Глава 5. ИЗБАВЛЕНИЕ ОТ ПЛЕНА
Мне стало понятно, что это значит. Я попрощался со всей палатой, пожелал по-хорошему выбраться отсюда и пошел, провожаемый добрыми словами, одеваться. Внизу был дядя, с которым мы тепло поздоровались, а поодаль стоял немец с винтовкой. Моя одежда, связанная узлом, уже лежала в той комнате, где нас когда-то принимали. Одежду, видно, так и не разворачивали, а только прожарили в дезкамере. Развернул. Все мое: гимнастерка, шинель, шаровары, сапоги. Один сапог сильно порван. Вспомнил, что начало войны помешало его починить. Поясной ремень, сгоревший в дезкамере, рассыпался у меня в руках. Дали другой — он цел и по сей день, пройдя долгий путь. Никакого головного убора у меня не было. Санитар дал буденовку, с которой не была отпорота матерчатая звезда. На гимнастерке следы крови и почему-то одна дыра, хотя на спине их две. Оделся и вышел в коридор. Дядя говорит, что сейчас надо идти в комендатуру, там оформят документы, а уж потом я буду свободен. Предупредил, что если на улице мне будут что-нибудь давать прохожие, чтоб я не брал — могут быть неприятности (позже дядя сказал, что конвой в таких случаях обычно стрелял в берущего).

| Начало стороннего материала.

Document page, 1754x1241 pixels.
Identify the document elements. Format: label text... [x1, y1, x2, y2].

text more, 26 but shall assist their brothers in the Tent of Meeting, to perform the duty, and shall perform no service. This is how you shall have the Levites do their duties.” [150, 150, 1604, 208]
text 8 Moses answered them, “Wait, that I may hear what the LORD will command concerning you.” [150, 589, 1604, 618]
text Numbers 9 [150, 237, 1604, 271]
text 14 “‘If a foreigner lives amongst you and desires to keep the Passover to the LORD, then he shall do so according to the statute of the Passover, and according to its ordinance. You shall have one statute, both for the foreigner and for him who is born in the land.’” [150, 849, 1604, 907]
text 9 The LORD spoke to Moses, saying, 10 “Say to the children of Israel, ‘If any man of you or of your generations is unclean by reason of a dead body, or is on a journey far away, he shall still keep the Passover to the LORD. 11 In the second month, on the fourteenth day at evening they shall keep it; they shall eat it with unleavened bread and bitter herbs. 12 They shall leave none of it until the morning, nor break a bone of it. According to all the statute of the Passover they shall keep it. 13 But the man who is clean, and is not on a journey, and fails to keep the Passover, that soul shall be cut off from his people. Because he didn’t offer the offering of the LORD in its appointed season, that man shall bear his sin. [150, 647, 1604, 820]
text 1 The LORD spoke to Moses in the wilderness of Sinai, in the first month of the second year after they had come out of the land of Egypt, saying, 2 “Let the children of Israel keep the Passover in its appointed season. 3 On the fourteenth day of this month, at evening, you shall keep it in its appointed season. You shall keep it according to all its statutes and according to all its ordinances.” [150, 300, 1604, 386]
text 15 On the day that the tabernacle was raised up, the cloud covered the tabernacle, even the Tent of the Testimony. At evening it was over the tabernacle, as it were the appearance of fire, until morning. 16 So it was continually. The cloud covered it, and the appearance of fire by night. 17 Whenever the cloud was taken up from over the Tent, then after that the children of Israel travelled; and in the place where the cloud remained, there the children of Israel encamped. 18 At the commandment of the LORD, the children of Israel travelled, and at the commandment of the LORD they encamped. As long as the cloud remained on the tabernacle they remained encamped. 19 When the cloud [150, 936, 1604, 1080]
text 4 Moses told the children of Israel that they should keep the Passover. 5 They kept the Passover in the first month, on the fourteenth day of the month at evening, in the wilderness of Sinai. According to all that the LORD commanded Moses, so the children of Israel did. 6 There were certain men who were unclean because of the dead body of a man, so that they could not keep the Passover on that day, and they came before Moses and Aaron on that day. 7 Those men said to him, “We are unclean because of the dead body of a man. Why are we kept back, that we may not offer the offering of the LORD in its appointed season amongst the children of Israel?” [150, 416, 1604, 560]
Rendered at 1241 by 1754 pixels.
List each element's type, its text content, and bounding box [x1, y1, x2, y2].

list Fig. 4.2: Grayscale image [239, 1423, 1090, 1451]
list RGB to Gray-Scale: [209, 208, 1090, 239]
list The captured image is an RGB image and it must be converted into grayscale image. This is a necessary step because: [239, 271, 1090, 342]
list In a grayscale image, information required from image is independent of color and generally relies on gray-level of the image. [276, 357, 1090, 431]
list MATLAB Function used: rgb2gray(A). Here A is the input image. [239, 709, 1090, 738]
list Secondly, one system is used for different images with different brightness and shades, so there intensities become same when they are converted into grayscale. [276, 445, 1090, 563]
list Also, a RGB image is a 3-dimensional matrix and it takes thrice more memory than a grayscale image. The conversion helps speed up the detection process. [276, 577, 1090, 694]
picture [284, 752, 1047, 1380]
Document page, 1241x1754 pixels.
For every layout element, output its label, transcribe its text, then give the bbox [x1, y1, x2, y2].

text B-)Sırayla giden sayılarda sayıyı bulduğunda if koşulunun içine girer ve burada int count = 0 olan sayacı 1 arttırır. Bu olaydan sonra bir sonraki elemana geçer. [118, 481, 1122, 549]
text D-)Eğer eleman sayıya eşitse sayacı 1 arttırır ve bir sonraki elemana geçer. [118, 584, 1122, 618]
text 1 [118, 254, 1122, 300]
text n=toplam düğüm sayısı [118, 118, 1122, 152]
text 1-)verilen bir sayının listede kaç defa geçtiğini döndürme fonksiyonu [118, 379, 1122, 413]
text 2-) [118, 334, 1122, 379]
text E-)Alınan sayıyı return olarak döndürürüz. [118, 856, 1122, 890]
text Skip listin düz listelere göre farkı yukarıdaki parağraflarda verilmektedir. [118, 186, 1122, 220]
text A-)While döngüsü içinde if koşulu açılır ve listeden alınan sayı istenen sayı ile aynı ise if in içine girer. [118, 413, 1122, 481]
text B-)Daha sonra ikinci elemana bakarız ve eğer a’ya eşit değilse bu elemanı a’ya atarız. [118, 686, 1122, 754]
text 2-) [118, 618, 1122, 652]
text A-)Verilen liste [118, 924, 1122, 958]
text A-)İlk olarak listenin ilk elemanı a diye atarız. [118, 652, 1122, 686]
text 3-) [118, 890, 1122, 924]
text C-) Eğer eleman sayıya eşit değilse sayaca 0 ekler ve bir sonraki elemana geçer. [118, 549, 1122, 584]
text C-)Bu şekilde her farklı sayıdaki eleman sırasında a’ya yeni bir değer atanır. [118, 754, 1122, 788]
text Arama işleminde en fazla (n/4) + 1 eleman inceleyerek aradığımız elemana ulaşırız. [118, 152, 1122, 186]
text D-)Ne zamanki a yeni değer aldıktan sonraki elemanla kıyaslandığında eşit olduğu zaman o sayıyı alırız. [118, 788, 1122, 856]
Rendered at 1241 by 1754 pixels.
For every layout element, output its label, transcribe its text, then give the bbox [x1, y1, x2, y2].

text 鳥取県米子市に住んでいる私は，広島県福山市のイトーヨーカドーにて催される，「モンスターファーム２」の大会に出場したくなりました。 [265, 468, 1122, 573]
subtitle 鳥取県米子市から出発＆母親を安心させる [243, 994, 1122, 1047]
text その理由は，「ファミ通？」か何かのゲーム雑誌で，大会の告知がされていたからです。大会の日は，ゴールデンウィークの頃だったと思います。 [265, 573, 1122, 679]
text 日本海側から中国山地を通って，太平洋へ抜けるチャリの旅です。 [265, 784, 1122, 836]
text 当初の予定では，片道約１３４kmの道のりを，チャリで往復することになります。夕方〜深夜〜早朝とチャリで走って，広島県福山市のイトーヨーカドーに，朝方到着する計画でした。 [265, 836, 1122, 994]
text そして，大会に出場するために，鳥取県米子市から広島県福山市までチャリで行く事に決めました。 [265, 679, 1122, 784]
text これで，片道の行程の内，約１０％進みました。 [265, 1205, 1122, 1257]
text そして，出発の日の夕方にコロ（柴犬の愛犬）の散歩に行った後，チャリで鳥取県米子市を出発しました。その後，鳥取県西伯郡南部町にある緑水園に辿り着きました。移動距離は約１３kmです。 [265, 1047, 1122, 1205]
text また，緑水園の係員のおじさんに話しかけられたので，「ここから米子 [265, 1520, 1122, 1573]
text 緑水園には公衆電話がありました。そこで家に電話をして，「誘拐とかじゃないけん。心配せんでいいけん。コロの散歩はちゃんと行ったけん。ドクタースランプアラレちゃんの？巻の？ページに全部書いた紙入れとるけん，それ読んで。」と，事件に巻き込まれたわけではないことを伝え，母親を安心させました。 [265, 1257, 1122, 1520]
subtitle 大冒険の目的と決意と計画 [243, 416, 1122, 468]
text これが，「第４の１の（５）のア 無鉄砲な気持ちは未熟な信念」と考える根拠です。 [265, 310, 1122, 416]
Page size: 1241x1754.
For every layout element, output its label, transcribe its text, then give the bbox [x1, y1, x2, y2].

Мы вышли на улицу. У меня промелькнула мысль, а как дойду? Я оглянулся на здание школы-госпиталя. В окнах прилипли к стеклам бледные фигуры в нижнем белье. Я помахал им, они мне; посмотрел на наше угловое окно, которое было битком забито знакомыми лицами, и со странным чувством смеси радости и грусти, чувством какой-то вины перед моими товарищами зашагал прочь. Было холодно, но не морозно. Шел я бодро, и руки от холода прятал одну в карман, другую за борт шинели. Потом подумал, что вот так Сталина всегда изображают: одна рука в кармане шинели, другая за ее бортом. Подумают — рисуюсь, и перенес правую руку в карман, хотя раньше было удобнее.